Using the records below, write out again exactly the lines that begin at the line containing "ENTRETENIMIENTO" and end at the line containing "CONTENT OF THIS ARTICLE WITHOUT", and no other lines.

BEGIN TASK MATERIAL

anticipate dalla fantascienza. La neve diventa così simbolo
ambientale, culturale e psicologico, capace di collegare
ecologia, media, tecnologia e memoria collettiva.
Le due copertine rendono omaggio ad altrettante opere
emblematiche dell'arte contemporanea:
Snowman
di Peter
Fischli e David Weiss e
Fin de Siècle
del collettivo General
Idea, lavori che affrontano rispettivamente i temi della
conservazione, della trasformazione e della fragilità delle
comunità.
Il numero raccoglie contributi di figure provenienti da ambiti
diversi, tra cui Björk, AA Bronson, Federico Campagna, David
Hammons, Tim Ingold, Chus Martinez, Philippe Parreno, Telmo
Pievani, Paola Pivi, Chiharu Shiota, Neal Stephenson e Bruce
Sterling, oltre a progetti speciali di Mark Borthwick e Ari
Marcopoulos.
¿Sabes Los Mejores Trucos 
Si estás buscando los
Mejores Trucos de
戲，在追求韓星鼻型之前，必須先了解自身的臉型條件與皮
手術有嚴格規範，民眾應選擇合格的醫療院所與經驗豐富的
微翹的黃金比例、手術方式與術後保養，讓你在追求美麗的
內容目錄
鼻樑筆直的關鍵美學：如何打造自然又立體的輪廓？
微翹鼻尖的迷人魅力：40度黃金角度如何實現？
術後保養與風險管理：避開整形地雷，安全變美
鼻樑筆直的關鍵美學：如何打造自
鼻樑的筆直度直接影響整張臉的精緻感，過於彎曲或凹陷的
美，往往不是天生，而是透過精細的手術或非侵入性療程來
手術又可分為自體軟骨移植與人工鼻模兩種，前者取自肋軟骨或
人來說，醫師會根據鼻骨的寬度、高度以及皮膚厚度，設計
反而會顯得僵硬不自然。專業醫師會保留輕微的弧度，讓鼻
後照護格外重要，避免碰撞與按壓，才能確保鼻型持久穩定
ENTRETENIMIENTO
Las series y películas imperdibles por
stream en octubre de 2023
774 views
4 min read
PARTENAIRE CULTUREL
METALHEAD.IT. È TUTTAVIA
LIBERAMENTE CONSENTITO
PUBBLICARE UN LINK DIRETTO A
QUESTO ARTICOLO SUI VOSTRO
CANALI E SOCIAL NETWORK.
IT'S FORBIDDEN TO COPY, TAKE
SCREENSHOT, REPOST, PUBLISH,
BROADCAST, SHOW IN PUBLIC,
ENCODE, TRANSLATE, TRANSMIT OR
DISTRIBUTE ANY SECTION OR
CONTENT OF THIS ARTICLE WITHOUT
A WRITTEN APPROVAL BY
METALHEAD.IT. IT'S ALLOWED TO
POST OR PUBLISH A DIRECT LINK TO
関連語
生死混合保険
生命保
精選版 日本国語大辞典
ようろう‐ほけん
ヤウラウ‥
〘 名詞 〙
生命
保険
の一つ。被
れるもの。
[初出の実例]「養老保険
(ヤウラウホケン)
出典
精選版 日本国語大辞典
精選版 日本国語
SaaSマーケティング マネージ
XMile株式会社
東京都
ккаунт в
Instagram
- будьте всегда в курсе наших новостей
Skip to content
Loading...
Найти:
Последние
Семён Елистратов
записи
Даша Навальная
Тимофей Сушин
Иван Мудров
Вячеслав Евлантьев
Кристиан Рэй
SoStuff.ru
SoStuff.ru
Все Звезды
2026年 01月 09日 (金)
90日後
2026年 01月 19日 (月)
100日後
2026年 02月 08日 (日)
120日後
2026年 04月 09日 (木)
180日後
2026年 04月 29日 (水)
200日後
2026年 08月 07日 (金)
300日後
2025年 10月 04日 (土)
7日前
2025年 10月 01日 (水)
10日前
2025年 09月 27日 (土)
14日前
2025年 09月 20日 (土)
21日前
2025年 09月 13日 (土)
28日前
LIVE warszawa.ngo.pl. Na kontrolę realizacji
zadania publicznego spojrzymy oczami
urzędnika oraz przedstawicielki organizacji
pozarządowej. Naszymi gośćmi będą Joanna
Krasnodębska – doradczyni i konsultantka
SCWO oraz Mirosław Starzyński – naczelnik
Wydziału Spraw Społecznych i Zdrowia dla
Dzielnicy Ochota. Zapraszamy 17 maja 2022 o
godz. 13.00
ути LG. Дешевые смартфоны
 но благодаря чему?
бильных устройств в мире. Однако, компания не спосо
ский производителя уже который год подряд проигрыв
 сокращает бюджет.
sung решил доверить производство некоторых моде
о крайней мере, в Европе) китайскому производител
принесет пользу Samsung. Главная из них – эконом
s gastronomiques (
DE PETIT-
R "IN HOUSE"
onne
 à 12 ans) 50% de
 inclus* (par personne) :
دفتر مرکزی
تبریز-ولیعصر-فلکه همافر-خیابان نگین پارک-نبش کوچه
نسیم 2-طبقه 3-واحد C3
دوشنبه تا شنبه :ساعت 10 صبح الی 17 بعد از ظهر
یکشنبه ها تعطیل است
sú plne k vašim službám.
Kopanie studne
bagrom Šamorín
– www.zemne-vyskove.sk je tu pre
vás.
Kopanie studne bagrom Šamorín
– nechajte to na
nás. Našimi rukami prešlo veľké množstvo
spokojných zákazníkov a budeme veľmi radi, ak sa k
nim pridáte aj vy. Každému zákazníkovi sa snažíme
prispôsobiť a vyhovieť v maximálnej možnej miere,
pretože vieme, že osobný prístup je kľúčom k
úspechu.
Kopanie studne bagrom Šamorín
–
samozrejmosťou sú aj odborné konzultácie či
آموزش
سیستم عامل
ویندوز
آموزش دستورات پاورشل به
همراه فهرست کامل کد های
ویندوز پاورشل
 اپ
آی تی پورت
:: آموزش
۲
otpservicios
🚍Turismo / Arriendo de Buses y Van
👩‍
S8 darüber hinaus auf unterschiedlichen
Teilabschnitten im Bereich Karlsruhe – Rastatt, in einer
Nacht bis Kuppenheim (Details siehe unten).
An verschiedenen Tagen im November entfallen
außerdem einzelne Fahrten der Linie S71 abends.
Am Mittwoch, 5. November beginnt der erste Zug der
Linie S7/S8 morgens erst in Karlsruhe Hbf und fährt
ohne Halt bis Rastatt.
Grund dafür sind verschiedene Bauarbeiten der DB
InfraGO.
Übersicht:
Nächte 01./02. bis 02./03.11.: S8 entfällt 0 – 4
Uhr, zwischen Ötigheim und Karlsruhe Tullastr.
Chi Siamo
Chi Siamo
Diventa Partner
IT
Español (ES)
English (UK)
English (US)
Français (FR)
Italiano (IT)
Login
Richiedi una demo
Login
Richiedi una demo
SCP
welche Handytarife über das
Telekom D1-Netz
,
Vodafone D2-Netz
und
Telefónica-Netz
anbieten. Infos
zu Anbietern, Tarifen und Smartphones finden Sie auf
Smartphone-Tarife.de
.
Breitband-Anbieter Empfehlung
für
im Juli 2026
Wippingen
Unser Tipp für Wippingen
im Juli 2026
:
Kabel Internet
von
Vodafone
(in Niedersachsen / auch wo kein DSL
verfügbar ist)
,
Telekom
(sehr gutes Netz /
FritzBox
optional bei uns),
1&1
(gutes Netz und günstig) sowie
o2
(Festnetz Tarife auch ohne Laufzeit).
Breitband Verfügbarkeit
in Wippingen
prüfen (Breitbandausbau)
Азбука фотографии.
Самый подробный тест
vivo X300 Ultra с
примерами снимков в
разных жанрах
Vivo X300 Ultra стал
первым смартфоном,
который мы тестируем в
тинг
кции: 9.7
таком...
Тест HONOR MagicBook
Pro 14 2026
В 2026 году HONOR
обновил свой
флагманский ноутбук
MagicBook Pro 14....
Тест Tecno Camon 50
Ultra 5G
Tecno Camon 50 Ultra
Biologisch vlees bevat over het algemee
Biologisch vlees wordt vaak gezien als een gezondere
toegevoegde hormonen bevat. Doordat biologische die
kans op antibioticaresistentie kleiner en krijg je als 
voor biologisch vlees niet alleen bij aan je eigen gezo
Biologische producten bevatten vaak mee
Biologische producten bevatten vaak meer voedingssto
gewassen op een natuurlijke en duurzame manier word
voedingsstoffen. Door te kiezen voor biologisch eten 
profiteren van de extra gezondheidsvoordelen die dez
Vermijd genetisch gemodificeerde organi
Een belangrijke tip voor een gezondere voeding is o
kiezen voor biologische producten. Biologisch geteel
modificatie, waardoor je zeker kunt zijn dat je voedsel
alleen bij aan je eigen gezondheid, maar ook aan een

END TASK MATERIAL

EXERCISE SOLUTION:
ENTRETENIMIENTO
Las series y películas imperdibles por
stream en octubre de 2023
774 views
4 min read
PARTENAIRE CULTUREL
METALHEAD.IT. È TUTTAVIA
LIBERAMENTE CONSENTITO
PUBBLICARE UN LINK DIRETTO A
QUESTO ARTICOLO SUI VOSTRO
CANALI E SOCIAL NETWORK.
IT'S FORBIDDEN TO COPY, TAKE
SCREENSHOT, REPOST, PUBLISH,
BROADCAST, SHOW IN PUBLIC,
ENCODE, TRANSLATE, TRANSMIT OR
DISTRIBUTE ANY SECTION OR
CONTENT OF THIS ARTICLE WITHOUT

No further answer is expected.